(Stored data Opens)

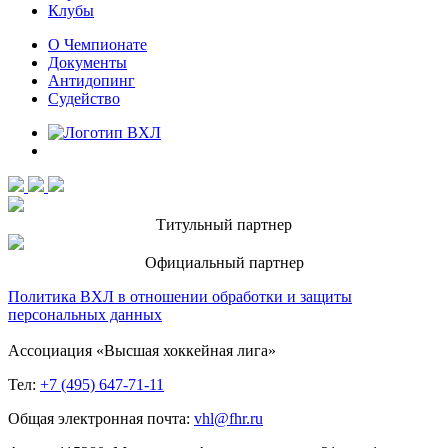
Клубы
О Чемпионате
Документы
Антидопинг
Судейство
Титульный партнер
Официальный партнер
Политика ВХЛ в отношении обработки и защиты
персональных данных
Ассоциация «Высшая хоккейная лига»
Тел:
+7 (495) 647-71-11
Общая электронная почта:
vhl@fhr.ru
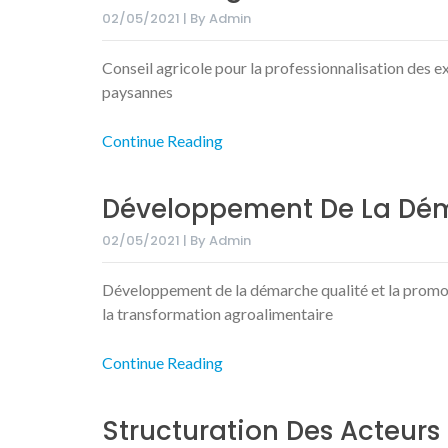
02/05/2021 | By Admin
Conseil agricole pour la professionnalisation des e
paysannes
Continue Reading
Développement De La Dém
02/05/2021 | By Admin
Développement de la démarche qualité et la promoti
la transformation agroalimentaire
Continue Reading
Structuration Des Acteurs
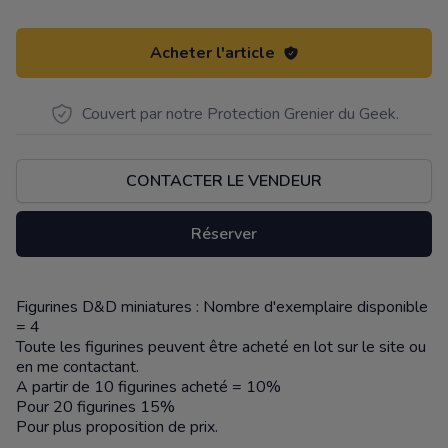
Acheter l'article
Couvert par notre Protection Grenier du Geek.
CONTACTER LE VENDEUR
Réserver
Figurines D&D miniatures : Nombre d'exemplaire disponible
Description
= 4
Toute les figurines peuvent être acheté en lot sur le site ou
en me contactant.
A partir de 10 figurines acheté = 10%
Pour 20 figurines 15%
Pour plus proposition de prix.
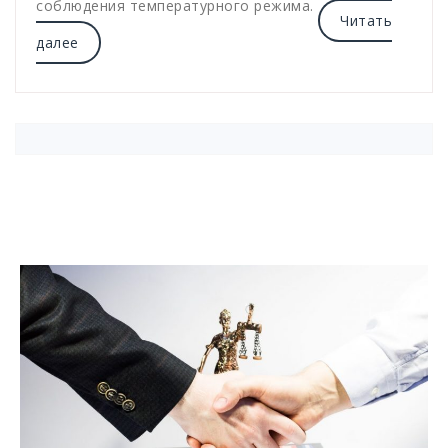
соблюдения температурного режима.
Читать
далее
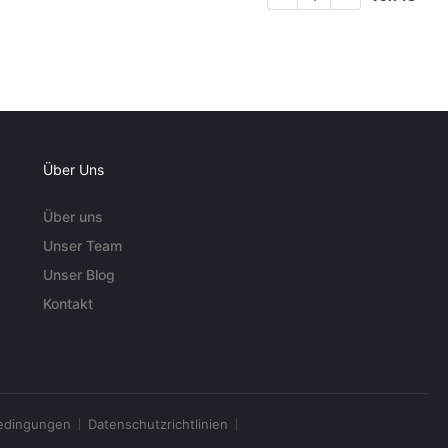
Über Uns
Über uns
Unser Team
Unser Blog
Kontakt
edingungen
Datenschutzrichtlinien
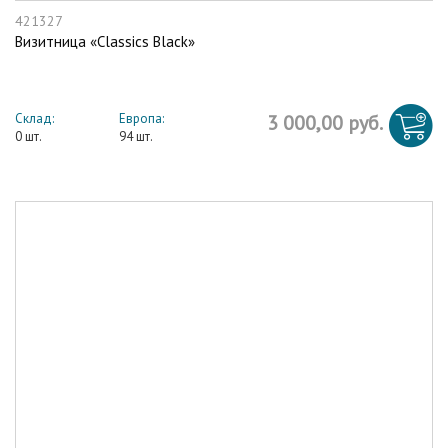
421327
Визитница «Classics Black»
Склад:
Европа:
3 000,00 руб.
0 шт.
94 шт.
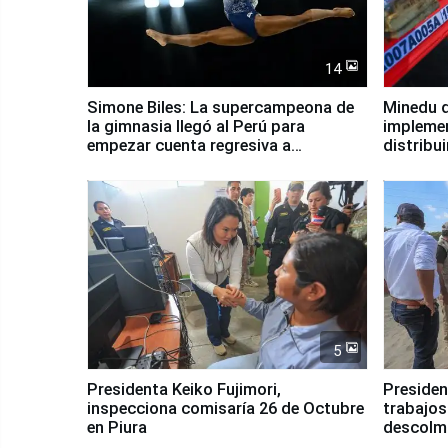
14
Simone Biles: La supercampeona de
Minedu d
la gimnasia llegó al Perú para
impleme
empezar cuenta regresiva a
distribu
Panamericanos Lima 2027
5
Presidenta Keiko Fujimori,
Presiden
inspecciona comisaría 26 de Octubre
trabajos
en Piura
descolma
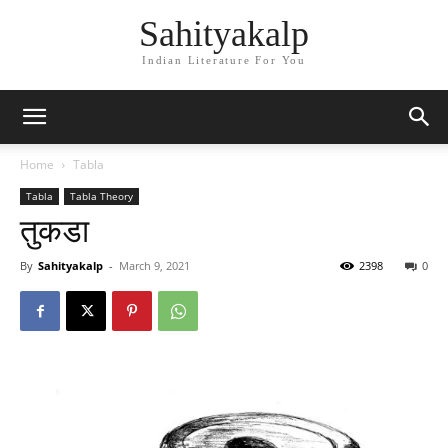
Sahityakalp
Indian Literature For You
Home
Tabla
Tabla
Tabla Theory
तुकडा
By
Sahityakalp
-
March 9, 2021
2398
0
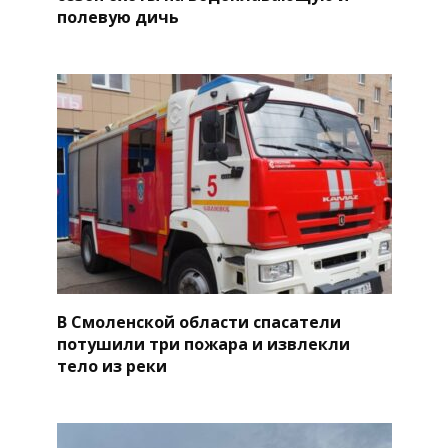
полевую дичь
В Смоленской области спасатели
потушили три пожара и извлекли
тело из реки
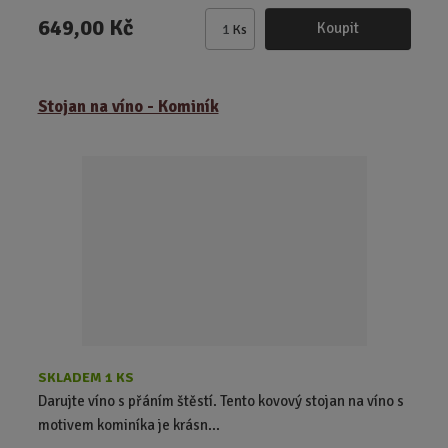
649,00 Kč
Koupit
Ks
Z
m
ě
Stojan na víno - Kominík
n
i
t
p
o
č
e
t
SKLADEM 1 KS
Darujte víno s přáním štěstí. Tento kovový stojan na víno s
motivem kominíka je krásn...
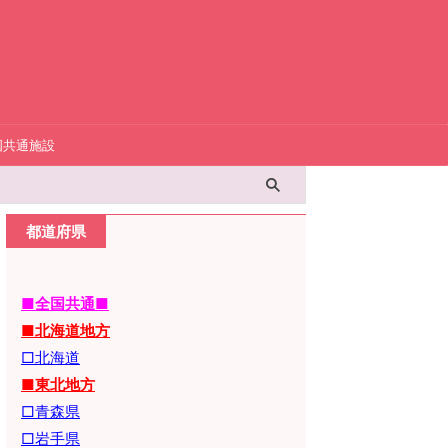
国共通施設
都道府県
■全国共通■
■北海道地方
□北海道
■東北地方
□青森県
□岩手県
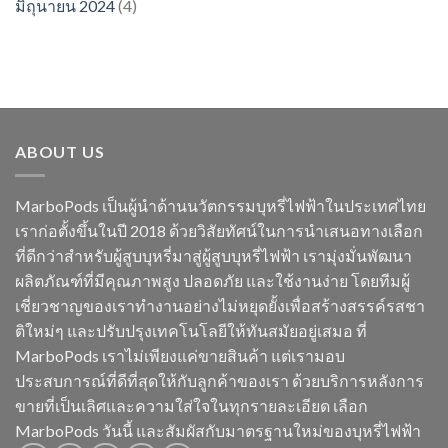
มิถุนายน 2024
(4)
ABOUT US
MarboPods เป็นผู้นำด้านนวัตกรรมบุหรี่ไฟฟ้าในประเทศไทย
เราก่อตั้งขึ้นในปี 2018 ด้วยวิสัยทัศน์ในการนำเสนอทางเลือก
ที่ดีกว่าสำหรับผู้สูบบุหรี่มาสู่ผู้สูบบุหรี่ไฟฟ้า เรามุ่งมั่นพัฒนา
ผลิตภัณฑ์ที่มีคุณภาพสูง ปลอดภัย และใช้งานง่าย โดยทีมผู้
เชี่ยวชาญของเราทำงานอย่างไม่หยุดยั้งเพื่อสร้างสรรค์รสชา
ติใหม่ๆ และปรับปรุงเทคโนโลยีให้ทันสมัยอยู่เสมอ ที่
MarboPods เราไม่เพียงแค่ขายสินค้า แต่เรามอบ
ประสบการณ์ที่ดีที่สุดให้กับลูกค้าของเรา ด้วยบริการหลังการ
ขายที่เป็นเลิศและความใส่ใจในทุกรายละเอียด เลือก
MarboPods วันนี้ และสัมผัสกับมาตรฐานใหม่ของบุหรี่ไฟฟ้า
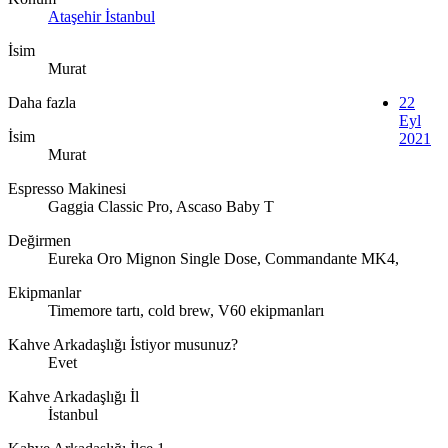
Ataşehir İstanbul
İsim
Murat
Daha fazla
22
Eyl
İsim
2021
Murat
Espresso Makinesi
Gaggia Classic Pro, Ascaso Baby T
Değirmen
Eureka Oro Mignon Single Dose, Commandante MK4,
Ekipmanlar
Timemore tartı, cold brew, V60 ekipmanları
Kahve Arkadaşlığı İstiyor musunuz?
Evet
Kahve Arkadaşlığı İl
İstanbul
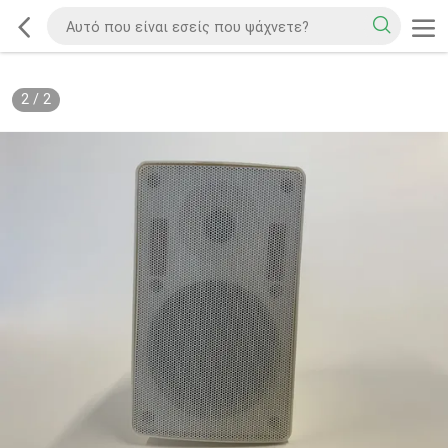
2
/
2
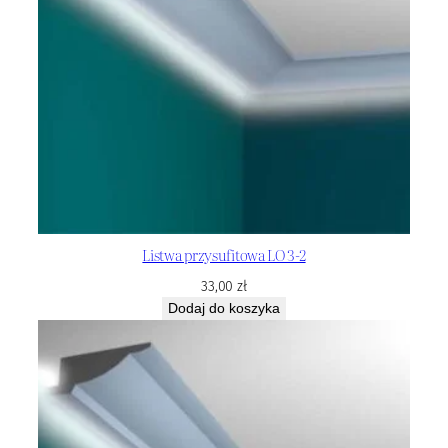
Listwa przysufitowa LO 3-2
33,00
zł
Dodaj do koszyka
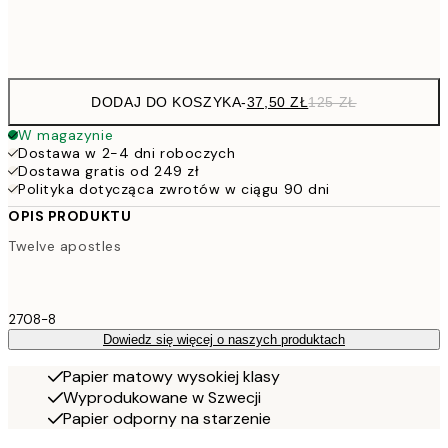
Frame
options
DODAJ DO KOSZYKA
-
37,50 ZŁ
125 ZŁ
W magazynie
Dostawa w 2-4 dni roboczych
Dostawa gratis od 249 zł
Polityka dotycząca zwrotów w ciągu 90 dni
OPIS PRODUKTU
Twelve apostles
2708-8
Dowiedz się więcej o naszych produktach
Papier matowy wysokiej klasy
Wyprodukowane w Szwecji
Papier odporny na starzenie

(Stored data Closes)

Exercise
Would you mind repeating the records above exactly, without the pictures?

Exercise solution
Клубы
О Чемпионате
Документы
Антидопинг
Судейство
Титульный партнер
Официальный партнер
Политика ВХЛ в отношении обработки и защиты
персональных данных
Ассоциация «Высшая хоккейная лига»
Тел:
+7 (495) 647-71-11
Общая электронная почта:
vhl@fhr.ru
02/05/2021 | By Admin
Conseil agricole pour la professionnalisation des e
paysannes
Continue Reading
Développement De La Dém
02/05/2021 | By Admin
Développement de la démarche qualité et la promoti
la transformation agroalimentaire
Continue Reading
Structuration Des Acteurs
Acheter l'article
Couvert par notre Protection Grenier du Geek.
CONTACTER LE VENDEUR
Réserver
Figurines D&D miniatures : Nombre d'exemplaire disponible
Description
= 4
Toute les figurines peuvent être acheté en lot sur le site ou
en me contactant.
A partir de 10 figurines acheté = 10%
Pour 20 figurines 15%
Pour plus proposition de prix.
соблюдения температурного режима.
Читать
далее
Über Uns
Über uns
Unser Team
Unser Blog
Kontakt
edingungen
Datenschutzrichtlinien
421327
Визитница «Classics Black»
Склад:
Европа:
3 000,00 руб.
0 шт.
94 шт.
14
Simone Biles: La supercampeona de
Minedu d
la gimnasia llegó al Perú para
impleme
empezar cuenta regresiva a
distribu
Panamericanos Lima 2027
5
Presidenta Keiko Fujimori,
Presiden
inspecciona comisaría 26 de Octubre
trabajos
en Piura
descolma
Sahityakalp
Indian Literature For You
Home
Tabla
Tabla
Tabla Theory
तुकडा
By
Sahityakalp
-
March 9, 2021
2398
0
полевую дичь
В Смоленской области спасатели
потушили три пожара и извлекли
тело из реки
649,00 Kč
Koupit
Ks
Z
m
ě
Stojan na víno - Kominík
n
i
t
p
o
č
e
t
SKLADEM 1 KS
Darujte víno s přáním štěstí. Tento kovový stojan na víno s
motivem kominíka je krásn...
国共通施設
都道府県
■全国共通■
■北海道地方
□北海道
■東北地方
□青森県
□岩手県
มิถุนายน 2024
(4)
ABOUT US
MarboPods เป็นผู้นำด้านนวัตกรรมบุหรี่ไฟฟ้าในประเทศไทย
เราก่อตั้งขึ้นในปี 2018 ด้วยวิสัยทัศน์ในการนำเสนอทางเลือก
ที่ดีกว่าสำหรับผู้สูบบุหรี่มาสู่ผู้สูบบุหรี่ไฟฟ้า เรามุ่งมั่นพัฒนา
ผลิตภัณฑ์ที่มีคุณภาพสูง ปลอดภัย และใช้งานง่าย โดยทีมผู้
เชี่ยวชาญของเราทำงานอย่างไม่หยุดยั้งเพื่อสร้างสรรค์รสชา
ติใหม่ๆ และปรับปรุงเทคโนโลยีให้ทันสมัยอยู่เสมอ ที่
MarboPods เราไม่เพียงแค่ขายสินค้า แต่เรามอบ
ประสบการณ์ที่ดีที่สุดให้กับลูกค้าของเรา ด้วยบริการหลังการ
ขายที่เป็นเลิศและความใส่ใจในทุกรายละเอียด เลือก
MarboPods วันนี้ และสัมผัสกับมาตรฐานใหม่ของบุหรี่ไฟฟ้า
Ataşehir İstanbul
İsim
Murat
Daha fazla
22
Eyl
İsim
2021
Murat
Espresso Makinesi
Gaggia Classic Pro, Ascaso Baby T
Değirmen
Eureka Oro Mignon Single Dose, Commandante MK4,
Ekipmanlar
Timemore tartı, cold brew, V60 ekipmanları
Kahve Arkadaşlığı İstiyor musunuz?
Evet
Kahve Arkadaşlığı İl
İstanbul
2
/
2
Listwa przysufitowa LO 3-2
33,00
zł
Dodaj do koszyka
Frame
options
DODAJ DO KOSZYKA
-
37,50 ZŁ
125 ZŁ
W magazynie
Dostawa w 2-4 dni roboczych
Dostawa gratis od 249 zł
Polityka dotycząca zwrotów w ciągu 90 dni
OPIS PRODUKTU
Twelve apostles
2708-8
Dowiedz się więcej o naszych produktach
Papier matowy wysokiej klasy
Wyprodukowane w Szwecji
Papier odporny na starzenie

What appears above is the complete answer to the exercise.